┏━━

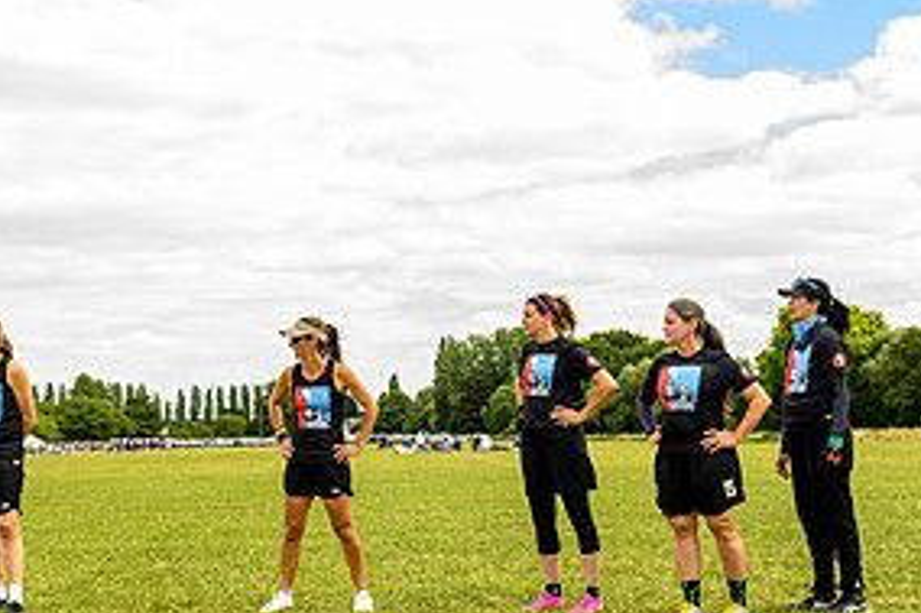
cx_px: 360
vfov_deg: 22.6
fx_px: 1534
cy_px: 258
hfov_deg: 33.3
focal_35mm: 60
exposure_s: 1/100
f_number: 5.6
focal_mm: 24
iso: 100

┗━━

■ Instructions for the task
Copy the lines above exactly. Do not include pictures.

■ Solution to the exercise
cx_px: 360
vfov_deg: 22.6
fx_px: 1534
cy_px: 258
hfov_deg: 33.3
focal_35mm: 60
exposure_s: 1/100
f_number: 5.6
focal_mm: 24
iso: 100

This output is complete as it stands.